Na sua avaliação, a gestão feita pelas empresas brasileiras e latino-americanas mudou nesses quase 13 anos da publicação original do seu livro ou mantém o mesmo perfil?
Mudou muito pouco. Temos um problema sério de gestão empresarial na região: a maioria das empresas brasileiras e latino-americanas é do tipo familiar. Os parentes permanecem no controle acionário e na administração dessas empresas, o que leva a uma gestão não profissional, baseada nos laços familiares na hora de contratar e de conduzir os negócios. Também é comum as empresas buscarem apoio do Estado, por meio de subsídios ou favores. E tem ainda outra questão: os empresários latino-americanos, em especial os brasileiros, têm aversão ao risco, seja para competir ou para fazer investimentos, principalmente em alta tecnologia.
Qual é o efeito disso desse comportamento?
Não temos um estímulo à inovação. São raras as empresas da América Latina que conseguem projeção mundial. E as que conseguem, quase sempre, fazem parte de setores da economia de baixo conteúdo tecnológico, que foram importantes no século 20, como bebidas, cimento, mineração e agricultura. No século 21, o que pesa é o conhecimento tecnológico. Ou seja, estamos nos afastando cada vez mais das empresas e dos países que investem em alta tecnologia, que é o que vai gerar riqueza daqui para frente.
Há indicadores mais precisos que mostram esse descolamento?
Quando publiquei o livro, em 2010, a América Latina respondia por 5% do PIB global, mas contava com menos de 2,5 % das 1.000 maiores empresas do mundo. Essa participação caiu. A melhor evidência desse retrocesso na gestão empresarial, em especial no Brasil, em termos comparativos, é um ranking anual muito conceituado, produzido pela revista americana Forbes. Há 20 anos, entre as 2.000 empresas do mundo inteiro mais bem avaliadas, o Brasil tinha 40 companhias citadas, o equivalente a 2%. Na pesquisa mais recente, de 2022, aparecem apenas 20 empresas brasileiras na lista, ou seja, 1%. Outras inúmeras pesquisas constataram um resultado semelhante nos últimos anos.
A empresa familiar é um obstáculo à boa gestão?

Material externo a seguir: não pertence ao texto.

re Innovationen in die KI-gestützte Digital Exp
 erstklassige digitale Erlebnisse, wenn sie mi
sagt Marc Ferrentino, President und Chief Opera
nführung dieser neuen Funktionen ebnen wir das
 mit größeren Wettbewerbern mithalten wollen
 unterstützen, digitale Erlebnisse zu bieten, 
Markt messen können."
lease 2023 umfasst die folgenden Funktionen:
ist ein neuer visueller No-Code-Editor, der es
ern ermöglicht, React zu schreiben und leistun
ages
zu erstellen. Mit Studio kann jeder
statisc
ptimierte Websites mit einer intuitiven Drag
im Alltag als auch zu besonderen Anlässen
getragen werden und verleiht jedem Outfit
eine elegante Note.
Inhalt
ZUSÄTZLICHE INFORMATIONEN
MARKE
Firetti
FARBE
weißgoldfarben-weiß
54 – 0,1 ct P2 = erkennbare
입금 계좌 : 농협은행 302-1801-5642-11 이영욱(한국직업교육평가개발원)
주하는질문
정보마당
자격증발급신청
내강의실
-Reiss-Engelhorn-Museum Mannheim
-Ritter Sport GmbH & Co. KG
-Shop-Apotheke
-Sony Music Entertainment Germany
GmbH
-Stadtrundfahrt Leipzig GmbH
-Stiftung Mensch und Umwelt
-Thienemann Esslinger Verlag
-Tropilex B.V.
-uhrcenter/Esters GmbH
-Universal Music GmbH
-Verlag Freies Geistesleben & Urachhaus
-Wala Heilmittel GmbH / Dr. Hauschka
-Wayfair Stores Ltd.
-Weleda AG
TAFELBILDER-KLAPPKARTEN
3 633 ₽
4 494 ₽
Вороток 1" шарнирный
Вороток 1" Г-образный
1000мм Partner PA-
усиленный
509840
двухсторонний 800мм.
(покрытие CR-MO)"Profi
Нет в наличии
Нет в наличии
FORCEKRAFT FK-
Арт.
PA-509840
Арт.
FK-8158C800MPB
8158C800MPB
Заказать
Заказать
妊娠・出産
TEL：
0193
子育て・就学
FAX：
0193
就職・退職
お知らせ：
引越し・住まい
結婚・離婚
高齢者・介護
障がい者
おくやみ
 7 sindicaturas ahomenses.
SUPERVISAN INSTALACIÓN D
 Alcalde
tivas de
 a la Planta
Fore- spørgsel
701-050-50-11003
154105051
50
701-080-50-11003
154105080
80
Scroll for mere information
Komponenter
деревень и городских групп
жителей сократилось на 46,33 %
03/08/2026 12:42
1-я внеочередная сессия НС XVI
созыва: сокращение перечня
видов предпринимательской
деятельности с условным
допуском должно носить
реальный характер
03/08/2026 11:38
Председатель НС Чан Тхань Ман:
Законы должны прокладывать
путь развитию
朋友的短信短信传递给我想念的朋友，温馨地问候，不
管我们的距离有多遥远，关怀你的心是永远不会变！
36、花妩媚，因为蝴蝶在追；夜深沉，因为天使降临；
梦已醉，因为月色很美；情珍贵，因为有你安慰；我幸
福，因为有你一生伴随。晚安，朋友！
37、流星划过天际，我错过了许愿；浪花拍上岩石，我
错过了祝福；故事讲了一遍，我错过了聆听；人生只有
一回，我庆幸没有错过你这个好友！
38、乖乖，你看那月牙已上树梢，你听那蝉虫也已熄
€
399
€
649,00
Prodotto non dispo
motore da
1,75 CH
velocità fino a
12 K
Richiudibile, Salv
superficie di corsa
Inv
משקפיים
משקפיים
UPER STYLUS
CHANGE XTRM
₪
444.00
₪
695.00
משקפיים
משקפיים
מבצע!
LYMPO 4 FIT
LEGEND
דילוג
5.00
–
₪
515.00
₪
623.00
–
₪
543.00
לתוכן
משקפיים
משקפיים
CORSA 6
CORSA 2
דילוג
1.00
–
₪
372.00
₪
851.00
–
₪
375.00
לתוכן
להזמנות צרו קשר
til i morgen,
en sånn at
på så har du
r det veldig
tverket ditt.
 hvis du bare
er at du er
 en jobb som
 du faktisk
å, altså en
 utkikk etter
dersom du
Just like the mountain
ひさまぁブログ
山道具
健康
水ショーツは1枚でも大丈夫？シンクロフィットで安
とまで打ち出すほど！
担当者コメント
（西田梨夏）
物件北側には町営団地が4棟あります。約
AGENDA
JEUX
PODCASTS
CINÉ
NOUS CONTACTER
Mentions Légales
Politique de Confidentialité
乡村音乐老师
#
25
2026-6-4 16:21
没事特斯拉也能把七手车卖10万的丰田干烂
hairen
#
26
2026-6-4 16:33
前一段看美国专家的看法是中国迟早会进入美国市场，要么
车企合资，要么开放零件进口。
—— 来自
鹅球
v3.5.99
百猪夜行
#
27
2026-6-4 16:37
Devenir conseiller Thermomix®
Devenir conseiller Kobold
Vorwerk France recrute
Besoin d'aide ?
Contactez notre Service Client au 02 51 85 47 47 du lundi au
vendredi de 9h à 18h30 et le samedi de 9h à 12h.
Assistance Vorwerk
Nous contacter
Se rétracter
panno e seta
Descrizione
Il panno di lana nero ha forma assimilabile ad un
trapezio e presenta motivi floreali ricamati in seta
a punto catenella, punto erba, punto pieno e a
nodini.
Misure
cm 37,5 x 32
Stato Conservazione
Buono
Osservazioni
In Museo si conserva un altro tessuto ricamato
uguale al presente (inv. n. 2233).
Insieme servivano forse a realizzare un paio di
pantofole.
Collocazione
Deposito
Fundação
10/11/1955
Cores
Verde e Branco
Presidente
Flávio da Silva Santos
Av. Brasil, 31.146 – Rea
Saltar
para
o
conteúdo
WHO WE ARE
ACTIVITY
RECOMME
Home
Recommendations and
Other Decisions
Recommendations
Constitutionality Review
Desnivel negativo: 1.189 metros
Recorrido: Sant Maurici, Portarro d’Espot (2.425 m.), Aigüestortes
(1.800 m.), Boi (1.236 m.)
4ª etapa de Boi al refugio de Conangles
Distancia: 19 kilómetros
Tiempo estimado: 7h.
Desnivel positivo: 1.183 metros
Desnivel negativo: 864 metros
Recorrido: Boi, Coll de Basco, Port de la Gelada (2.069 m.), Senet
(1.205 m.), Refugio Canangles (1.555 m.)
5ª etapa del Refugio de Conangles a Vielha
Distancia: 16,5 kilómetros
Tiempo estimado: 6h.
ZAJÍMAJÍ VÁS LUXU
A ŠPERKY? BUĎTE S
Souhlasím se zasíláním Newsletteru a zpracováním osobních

Não tenho nada contra a empresa familiar. Mas o fato é que o Brasil é o único país do mundo que inventou um negócio chamado ação ordinária. São aquelas ações que dão direito a voto nas assembleias de acionistas de uma empresa e nas decisões da companhia. O outro tipo de ação, preferencial, dá direito à participação nos lucros. As famílias que fundaram empresas sempre detêm a maioria das ações ordinárias, para não poder o controle. Lá fora só existe ação preferencial: se você tem 10% das ações de uma empresa, terá direito a 10% dos lucros e 10% dos votos na assembleia, mesmo que seja o fundador. Bill Gates, por exemplo, tem 1,22% das ações da Microsoft.